▶ **Problem**: Reproduce every record below word for word and include no pictures.
******************************
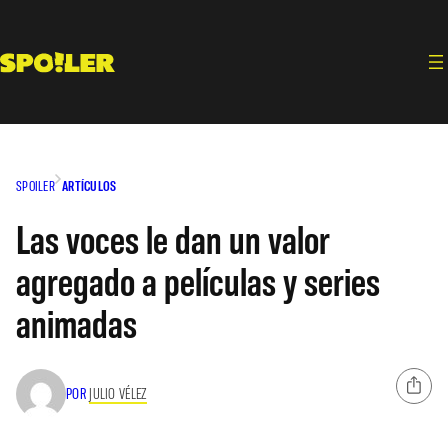
Saltar
al
contenido
SPOILER
ARTÍCULOS
Las voces le dan un valor
agregado a películas y series
animadas
POR
JULIO VÉLEZ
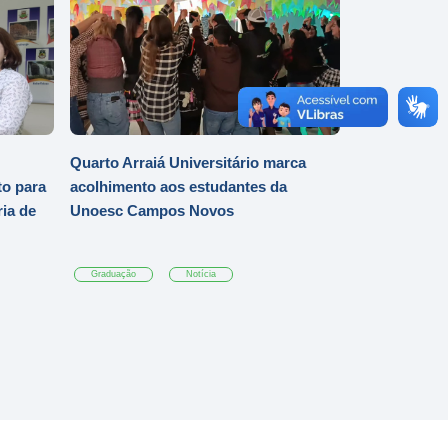
Quarto Arraiá Universitário marca
o para
acolhimento aos estudantes da
ia de
Unoesc Campos Novos
Graduação
Notícia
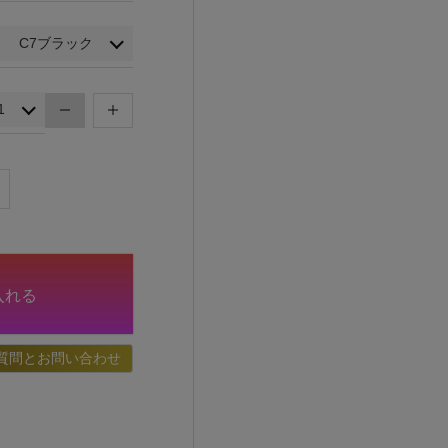
入れる
質問とお問い合わせ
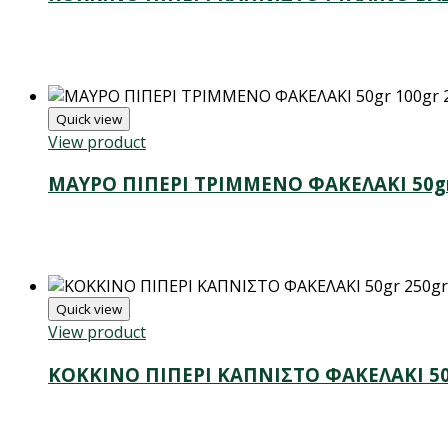
Quick view
View product
ΜΑΥΡΟ ΠΙΠΕΡΙ ΤΡΙΜΜΕΝΟ ΦΑΚΕΛΑΚΙ 50gr 
Quick view
View product
ΚΟΚΚΙΝΟ ΠΙΠΕΡΙ ΚΑΠΝΙΣΤΟ ΦΑΚΕΛΑΚΙ 50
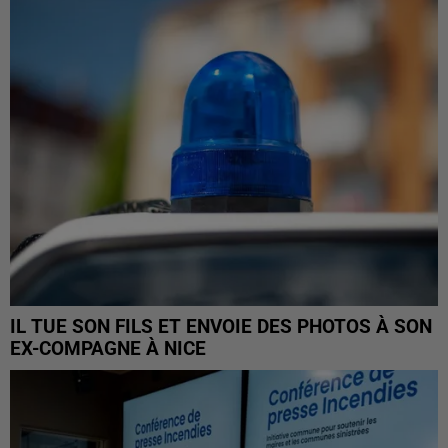
IL TUE SON FILS ET ENVOIE DES PHOTOS À SON
EX-COMPAGNE À NICE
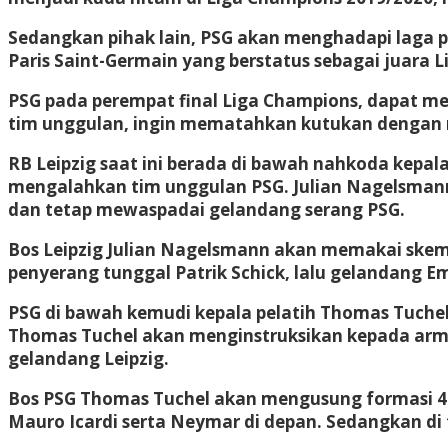
Sedangkan pihak lain, PSG akan menghadapi laga p
Paris Saint-Germain yang berstatus sebagai juara 
PSG pada perempat final Liga Champions, dapat men
tim unggulan, ingin mematahkan kutukan dengan 
RB Leipzig saat ini berada di bawah nahkoda kepala
mengalahkan tim unggulan PSG. Julian Nagelsman
dan tetap mewaspadai gelandang serang PSG.
Bos Leipzig Julian Nagelsmann akan memakai skema
penyerang tunggal Patrik Schick, lalu gelandang Emi
PSG di bawah kemudi kepala pelatih Thomas Tuchel
Thomas Tuchel akan menginstruksikan kepada arm
gelandang Leipzig.
Bos PSG Thomas Tuchel akan mengusung formasi 4 – 
Mauro Icardi serta Neymar di depan. Sedangkan di 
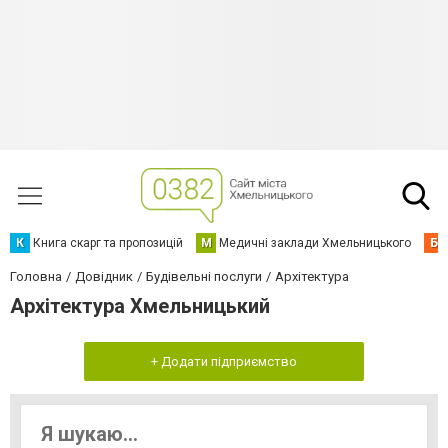
К
Книга скарг та пропозицій
М
Медичні заклади Хмельницького
Б
Головна
Довідник
Будівельні послуги
Архітектура
Архітектура Хмельницький
+ Додати підприємство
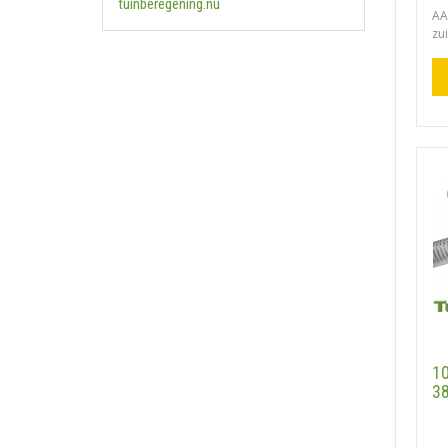
tuinberegening.nu
AA
zui
1
38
******************************
▶ **Finished exercise**:
Saltar
al
contenido
SPOILER
ARTÍCULOS
Las voces le dan un valor
agregado a películas y series
animadas
POR
JULIO VÉLEZ
Quarto Arraiá Universitário marca
o para
acolhimento aos estudantes da
ia de
Unoesc Campos Novos
Graduação
Notícia
入れる
質問とお問い合わせ
Quick view
View product
ΜΑΥΡΟ ΠΙΠΕΡΙ ΤΡΙΜΜΕΝΟ ΦΑΚΕΛΑΚΙ 50gr 
Quick view
View product
ΚΟΚΚΙΝΟ ΠΙΠΕΡΙ ΚΑΠΝΙΣΤΟ ΦΑΚΕΛΑΚΙ 50
IL TUE SON FILS ET ENVOIE DES PHOTOS À SON
EX-COMPAGNE À NICE
Sedangkan pihak lain, PSG akan menghadapi laga p
Paris Saint-Germain yang berstatus sebagai juara 
PSG pada perempat final Liga Champions, dapat men
tim unggulan, ingin mematahkan kutukan dengan 
RB Leipzig saat ini berada di bawah nahkoda kepala
mengalahkan tim unggulan PSG. Julian Nagelsman
dan tetap mewaspadai gelandang serang PSG.
Bos Leipzig Julian Nagelsmann akan memakai skema
penyerang tunggal Patrik Schick, lalu gelandang Emi
PSG di bawah kemudi kepala pelatih Thomas Tuchel
Thomas Tuchel akan menginstruksikan kepada arm
gelandang Leipzig.
Bos PSG Thomas Tuchel akan mengusung formasi 4 – 
Mauro Icardi serta Neymar di depan. Sedangkan di 
К
Книга скарг та пропозицій
М
Медичні заклади Хмельницького
Б
Головна
Довідник
Будівельні послуги
Архітектура
Архітектура Хмельницький
+ Додати підприємство
tuinberegening.nu
AA
zui
1
38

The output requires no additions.